Что могут сказать ей такие горестные его усмешки:
Я хожу в цилиндре не для женщин —
В глупой страсти сердце жить не в силе —
В нем удобней, грусть свою уменьшив,
Золото овса давать кобыле».
Вот, кстати, еще одно противоречие, о котором Есенин не упомянул в споре с Дункан: да, ее искусство мимолетно, но оно не нуждается в переводе. Поэзия, при удачном стечении обстоятельств может пережить века, но она очень чувствительна к знанию языка и культурного контекста. Любой переводчик, даже не желая того, является соавтором поэта – он не может не вносить в перевод свои акценты, не может не пересказывать стихотворения «своими словами» – в той культурной парадигме, которая ему привычна. Мы можем «вычитать» из произведений Шекспира много «смыслов», но очень часто теряемся в догадках о том, какой именно смысл вложил в те или иные строки сам автор. Горький – из той же культурной среды, что и Есенин, поэтому стихи ему так понятны и близки, поэтому ему кажется ужасным, что кто-то может их не понять.

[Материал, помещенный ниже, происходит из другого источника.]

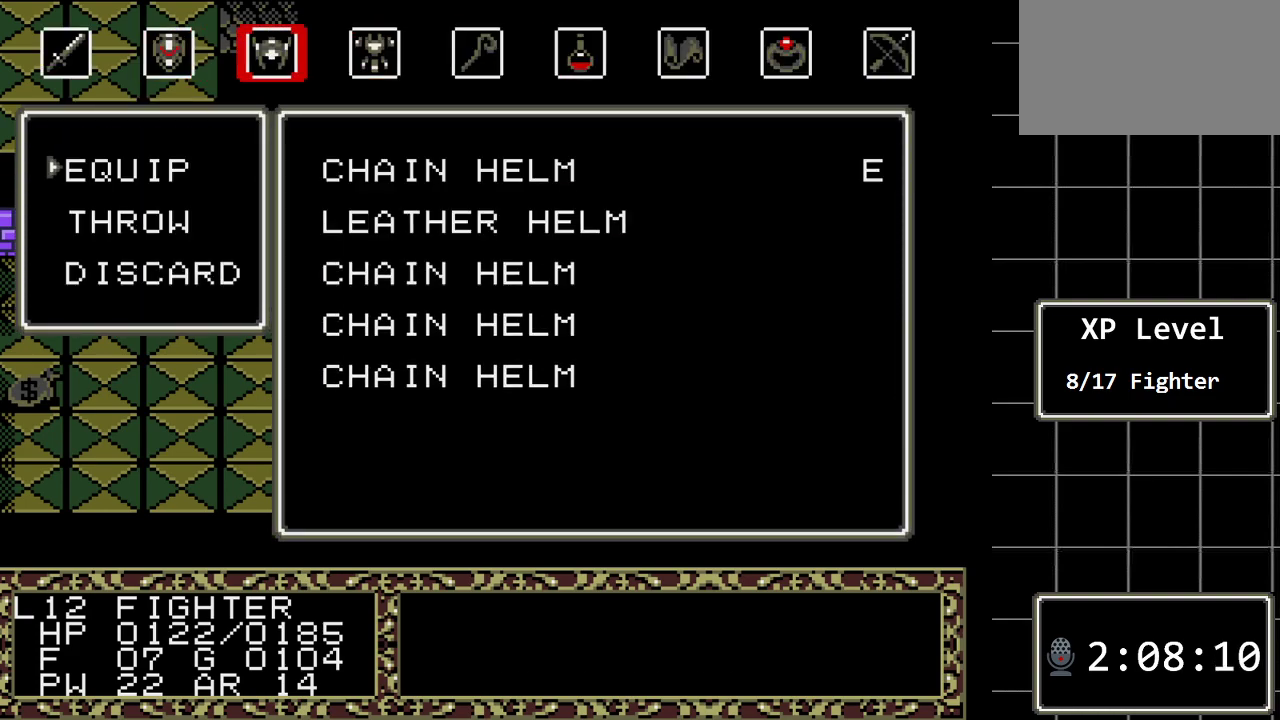
{"buttons": ["DPAD_DOWN"], "events": [[383, "DPAD_DOWN", "down"]]}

А Горький продолжает: «Разговаривал Есенин с Дункан жестами, толчками колен и локтей. Когда она плясала, он, сидя за столом, пил вино и краем глаза посматривал на нее, морщился. Может быть, именно в эти минуты у него сложились в строку стиха слова сострадания:
Излюбили тебя, измызгали…
И можно было подумать, что он смотрит на свою подругу, как на кошмар, который уже привычен, не пугает, но все-таки давит. Несколько раз он встряхнул головой, как лысый человек, когда кожу его черепа щекочет муха.
Потом Дункан, утомленная, припала на колени, глядя в лицо поэта с вялой, нетрезвой улыбкой. Есенин положил руку на плечо ей, но резко отвернулся. И снова мне думается: не в эту ли минуту вспыхнули в нем и жестоко, и жалостно отчаянные слова:
Что ты смотришь так синими брызгами?
Иль в морду хошь?
…Дорогая, я плачу,
Прости… прости…»
В самом деле, Есенин часто хандрит и пишет Мареингофу: «Во-первых, Боже мой, такая гадость однообразия, такая духовная нищета, что блевать хочется. Сердце бьется, бьется самой отчаяннейшей ненавистью, так и чешется, но, к горю моему, один такой ненавистный мне в этом случае, но прекрасный поэт Эрдман сказал, что почесать его нечем».

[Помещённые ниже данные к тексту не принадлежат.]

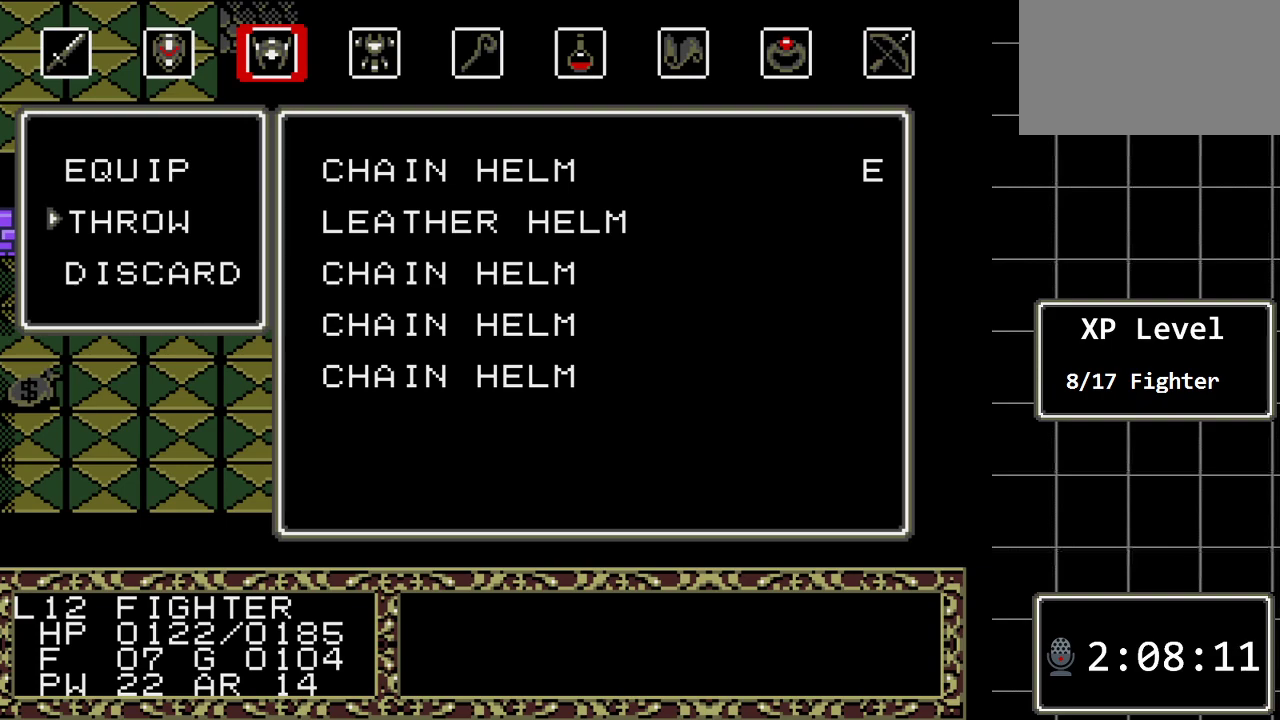
{"buttons": [], "events": [[33, "DPAD_DOWN", "up"]]}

Париж Есенину поначалу понравился. Всеволод Рождественский передает его слова: «В Париже жизнь веселая, приветливая. Идешь по бульварам, а тебе все улыбаются, точно и впрямь ты им старый приятель», но все же и здесь есть что покритиковать: «Париж – город зеленый, только дерево у французов какое-то скучное. Уж и так и сяк за ним ухаживают, а оно стоит надув губы. Поля за городом прибранные, расчесанные – волосок к волоску. Фермы беленькие, что горничные в наколках. А между прочим, взял я как-то комок земли – и ничем не пахнет. Да и лошади все стриженые, гладкие. Нет того, чтобы хоть одна закурчавилась и репейник в хвосте принесла! Думаю, и репейника-то у них там нет».

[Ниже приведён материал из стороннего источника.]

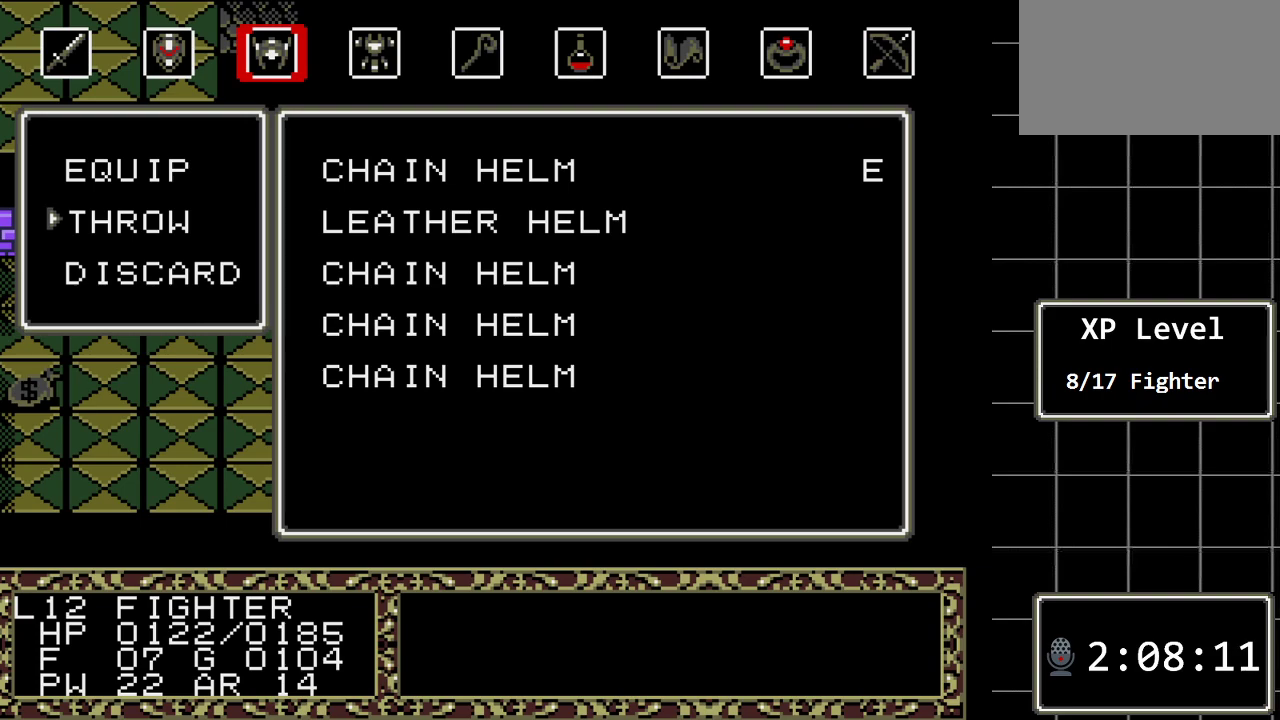
{"buttons": [], "events": []}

В Париже Есенина и Айседору видел французский писатель бельгийского происхождения Франц Элленс, который знал русский язык и взялся перевести на французский есенинского «Пугачева» (впечатление Элленса – «великолепная поэма, одновременно резкая и нежная»). Будучи хорошим знакомым Айседоры, он не мог не посочувствовать ей. «Я думаю, что ни одна женщина на свете не понимала свою роль вдохновительницы более по-матерински, чем Айседора, – пишет Элленс. – Она увезла Есенина в Европу, она, дав ему возможность покинуть Россию, предложила ему жениться на ней. Это был поистине самоотверженный поступок, ибо он был чреват для нее жертвой и болью. У нее не было никаких иллюзий, она знала, что время тревожного счастья будет недолгим, что ей предстоит пережить драматические потрясения, что рано или поздно маленький дикарь, которого она хотела воспитать, снова станет самим собой и сбросит с себя, быть может, жестоко и грубо, тот род любовной опеки, которой ей так хотелось его окружить. Айседора страстно любила юношу-поэта, и я понял, что эта любовь с самого начала была отчаянием».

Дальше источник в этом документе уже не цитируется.